Namun, di sisi lain, Prabowo harus mempertimbangkan soliditas dan loyalitas kader-kader lamanya. Penolakan yang kuat dari akar rumput, seperti yang disuarakan DPC Solo, tidak bisa dianggap remeh. Mengabaikan suara kader militan berisiko menciptakan perpecahan internal, demotivasi, atau bahkan eksodus kader yang merasa tidak dihargai. Loyalitas kader adalah fondasi utama sebuah partai, dan mengorbankannya demi keuntungan jangka pendek bisa berakibat fatal.

Siapa Budi Arie dan Mengapa Ia Menjadi Sorotan?

Budi Arie Setiadi bukanlah sosok asing di kancah politik nasional. Ia dikenal luas sebagai Ketua Umum Relawan Pro-Jokowi (Projo), salah satu organisasi relawan terbesar dan paling militan yang mendukung Presiden Joko Widodo sejak Pilpres 2014. Peran Projo sangat signifikan dalam menggalang dukungan dan memenangkan Jokowi di dua periode kepemimpinannya.

Rekam jejak Budi Arie yang sangat lekat dengan "kubu sebelah" atau setidaknya dengan kekuatan politik di luar Gerindra, menjadi salah satu faktor mengapa kehadirannya memicu resistensi. Meskipun Gerindra dan Prabowo kini telah menjadi bagian dari koalisi pemerintahan, memori persaingan politik di masa lalu masih kuat di benak banyak kader. Mereka mungkin melihat Budi Arie sebagai representasi dari rival politik yang kini mencoba masuk ke "rumah" mereka, yang bisa jadi dianggap mengancam ideologi asli partai.

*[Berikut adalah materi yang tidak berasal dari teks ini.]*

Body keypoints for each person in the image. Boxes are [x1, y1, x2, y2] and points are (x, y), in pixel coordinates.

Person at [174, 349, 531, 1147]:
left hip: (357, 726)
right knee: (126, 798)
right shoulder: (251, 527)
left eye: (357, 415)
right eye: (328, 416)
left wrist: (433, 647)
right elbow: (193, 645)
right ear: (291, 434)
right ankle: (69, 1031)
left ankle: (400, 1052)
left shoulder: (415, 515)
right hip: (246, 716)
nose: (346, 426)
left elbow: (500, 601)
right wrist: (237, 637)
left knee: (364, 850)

Masa Depan Gerindra: Menjaga Keseimbangan atau Ambil Risiko?

Keputusan akhir terkait Budi Arie akan menjadi ujian penting bagi kepemimpinan Prabowo Subianto. Apakah Gerindra akan memprioritaskan ekspansi politik dengan merangkul tokoh-tokoh baru, meskipun itu berarti menghadapi gejolak internal? Atau akankah partai memilih untuk menjaga soliditas kader inti, bahkan jika itu berarti melewatkan peluang untuk memperluas basis dukungan?

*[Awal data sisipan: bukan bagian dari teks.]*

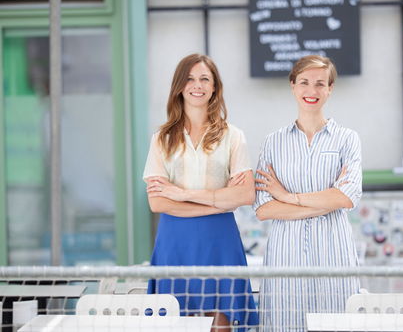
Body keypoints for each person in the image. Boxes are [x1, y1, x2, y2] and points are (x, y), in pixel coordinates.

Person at [143, 53, 258, 332]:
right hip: (176, 241)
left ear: (215, 86)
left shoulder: (233, 136)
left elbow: (245, 196)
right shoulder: (162, 138)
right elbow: (157, 202)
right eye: (190, 79)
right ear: (180, 86)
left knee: (222, 323)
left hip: (219, 241)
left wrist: (181, 195)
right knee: (178, 323)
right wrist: (219, 202)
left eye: (205, 78)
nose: (198, 85)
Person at [253, 55, 362, 331]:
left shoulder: (347, 139)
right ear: (292, 86)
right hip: (284, 258)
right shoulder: (273, 142)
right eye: (304, 82)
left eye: (319, 84)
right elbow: (264, 209)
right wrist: (327, 199)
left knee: (337, 324)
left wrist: (289, 197)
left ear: (330, 89)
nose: (311, 91)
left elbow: (346, 197)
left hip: (334, 256)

Ini bukan hanya tentang Budi Arie, tetapi juga tentang visi Gerindra ke depan. Bagaimana partai ini akan menyeimbangkan antara pragmatisme politik dan idealisme kader? Bagaimana mereka akan mengelola transisi dan adaptasi di tengah dinamika politik yang terus berubah? Jawaban atas pertanyaan-pertanyaan ini akan sangat menentukan arah dan kekuatan Gerindra di masa mendatang.

Situasi ini juga menyoroti pentingnya komunikasi internal yang efektif dalam sebuah partai besar. Suara dari daerah, yang merupakan ujung tombak perjuangan partai, harus didengar dan dipertimbangkan dengan serius. Konflik internal yang tidak tertangani dengan baik bisa menjadi bumerang bagi ambisi politik Gerindra.

Pada akhirnya, bola panas ini kini berada di tangan Prabowo Subianto. Dengan pengalaman politiknya yang matang, publik menanti bagaimana Prabowo akan merespons penolakan kader dan mengambil keputusan yang paling strategis bagi masa depan Gerindra. Apakah Budi Arie akan tetap menjadi "orang luar" atau berhasil menembus benteng Gerindra? Waktu yang akan menjawab.